← Back to context

Comment by gck1

17 hours ago

Start building your own liteweight "harness" that does things you need. Ignore all functionality of clients like CC or Codex and just implement whatever you start missing in your harness.

You can replace pretty much everything - skills system, subagents, etc with just tmux and a simple cli tool that the official clients can call.

Oh and definitely disable any form of "memory" system.

Essentially, treat all tooling that wraps the models as dumb gateways to inference. Then provider switch is basically a one line config change.

lol this is literally the same advice us ancient devops nerds were telling others back when ci/cd was new

write scripts that work anywhere and have your ci/cd pipeline be a "dumb" executor of those scripts. unless you want to be stuck on jenkins forever.

what's old is new again!

> You can replace pretty much everything - skills system, subagents, etc with just tmux and a simple cli tool that the official clients can call.

I'm very interest by this. Can you go a bit more into details?

ATM for example I'm running Claude Code CLI in a VM on a server and I use SSH to access it. I don't depend on anything specific to Anthropic. But it's still a bit of a pain to "switch" to, say, Codex.

How would that simple CLI tool work? And would CC / Codex call it?

  • Not the OP but here is a good example: https://mariozechner.at/posts/2025-11-30-pi-coding-agent/

    Initially I read it because just it was interesting but it has ended up being the harness I have stuck with - pi is well designed, nicely extensible and supports many model provider APIs. Though sadly gemini and claude's subscriptions can't really be used with it anymore thanks to openclaw.

  • Check out github.com/ralabarge/beigebox -- OSS AI Harness, started as a way to save all of my data but has agentic features, MCP server, point it at any endpoint (or use any front end with it as well, transparent middleware)

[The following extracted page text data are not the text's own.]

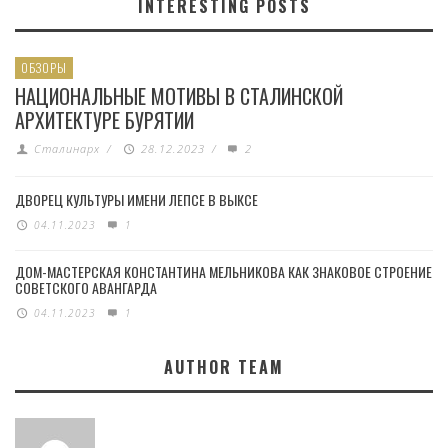
INTERESTING POSTS
ОБЗОРЫ
НАЦИОНАЛЬНЫЕ МОТИВЫ В СТАЛИНСКОЙ
АРХИТЕКТУРЕ БУРЯТИИ
Сталинарх
/
28.12.2023
/
2
ДВОРЕЦ КУЛЬТУРЫ ИМЕНИ ЛЕПСЕ В ВЫКСЕ
04.11.2023
1
ДОМ-МАСТЕРСКАЯ КОНСТАНТИНА МЕЛЬНИКОВА КАК ЗНАКОВОЕ СТРОЕНИЕ
СОВЕТСКОГО АВАНГАРДА
04.11.2023
1
AUTHOR TEAM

    So far what I am finding is that you just get the basics working and then use the tool and inference to improve the tool.

  • I wish I had lower standards towards sharing absolute AI slop, then I could just drop a link to my implementation. But since I don't, let me just describe it. I essentially had claude build the initial version in a single session which I've been extending as I noticed any gaps in my process.

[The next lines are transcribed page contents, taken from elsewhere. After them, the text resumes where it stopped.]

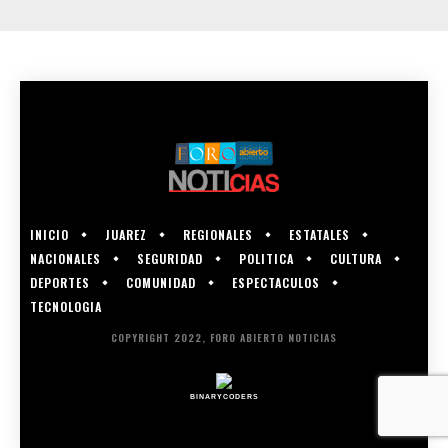
INICIO
JUAREZ
REGIONALES
ESTATALES
NACIONALES
SEGURIDAD
POLITICA
CULTURA
DEPORTES
COMUNIDAD
ESPECTACULOS
TECNOLOGIA
COPYRIGHT 2022, FORO ABIERTO NOTICIAS
BINARYCODERS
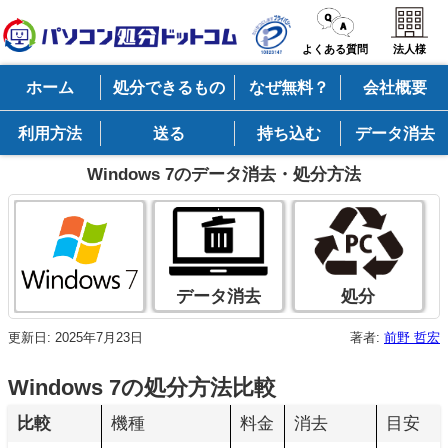
よくある質問
法人様
ホーム
処分できるもの
なぜ無料？
会社概要
利用方法
送る
持ち込む
データ消去
Windows 7のデータ消去・処分方法
データ消去
処分
更新日:
2025年7月23日
著者:
前野 哲宏
Windows 7の処分方法比較
比較
機種
料金
消去
目安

    First, you need an entrypoint that kicks things off. You never run `claude` or `codex`, you always start by running `mycli-entrypoint` that:

    1. Creates tmux session 2. Creates pane 3. Spawns claude/codex/gemini - whichever your default configured backend is 4. Automatically delivers a prompt (essentially a 'system message') to that process via tmux paste telling it what `mycli` is, how to use it, what commands are available and how it should never use built-in tools that this cli provides as alternatives.

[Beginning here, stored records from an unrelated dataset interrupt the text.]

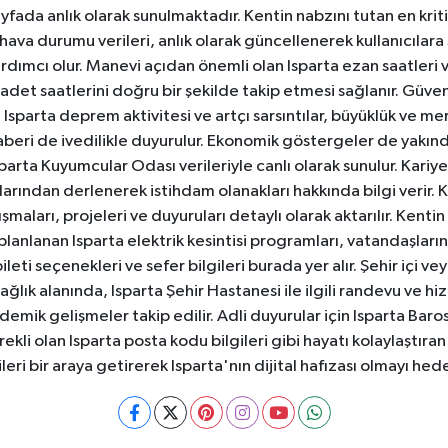
yfada anlık olarak sunulmaktadır. Kentin nabzını tutan en kriti
va durumu verileri, anlık olarak güncellenerek kullanıcılara
dımcı olur. Manevi açıdan önemli olan Isparta ezan saatleri ve
badet saatlerini doğru bir şekilde takip etmesi sağlanır. Güven
sparta deprem aktivitesi ve artçı sarsıntılar, büyüklük ve merk
aberi de ivedilikle duyurulur. Ekonomik göstergeler de yakınd
 Isparta Kuyumcular Odası verileriyle canlı olarak sunulur. Kariy
anlarından derlenerek istihdam olanakları hakkında bilgi verir
aları, projeleri ve duyuruları detaylı olarak aktarılır. Kentin tü
 planlanan Isparta elektrik kesintisi programları, vatandaşların
ti seçenekleri ve sefer bilgileri burada yer alır. Şehir içi veya
 Sağlık alanında, Isparta Şehir Hastanesi ile ilgili randevu ve
ademik gelişmeler takip edilir. Adli duyurular için Isparta Bar
ekli olan Isparta posta kodu bilgileri gibi hayatı kolaylaştıra
ileri bir araya getirerek Isparta'nın dijital hafızası olmayı hede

    After that, you build commands in `mycli` that CC/Codex are prompted to call when appropriate.

    For example, if you want a "subagent", you have a `mycli spawn` command that takes a role (just preconfigured markdown file living in the same project), backend (claude/codex/...) and a model. Then whenever CC wants to spawn a subagent, it will call that command instead, which will create a pane, spawn a process and return agent ID to CC. Agent ID is auto generated by your cli and tmux pane is renamed to that so you can easily match later.

    Then you also need a way for these agents to talk to each other. So your cli also has a `send` command that takes agent ID and a message and delivers it to the appropriate pane using automatically tracked mapping of pane_id<>agent_id.

    Claude and codex automatically store everything that happens in the process as jsonl files in their config dirs. Your cli should have adapters for each backend and parse them into common format.

    At this point, your possibilities are pretty much endless. You can have a sidecar process per agent that say, detects when model is reaching context window limit (it's in jsonl) and automatically send a message to it asking it to wrap up and report to a supervisor agent that will spawn a replacement.

    I also don't use "skills" because skills are a loaded term that each of the harnesses interprets and loads/uses differently. So I call them "crafts" which are again, just markdown files in my project with an ID and supporting command `read-craft <craft-id>`. List of the available "crafts" are delivered using the same initialization message that each agent gets. If I like any third party skill, I just copy it to my "crafts" dir manually.

    My implementation is an absolute junk, just Python + markdown files, and I have never looked at the actual code, but it works and I can adapt it to my process very easily without being dependent on any third party tool.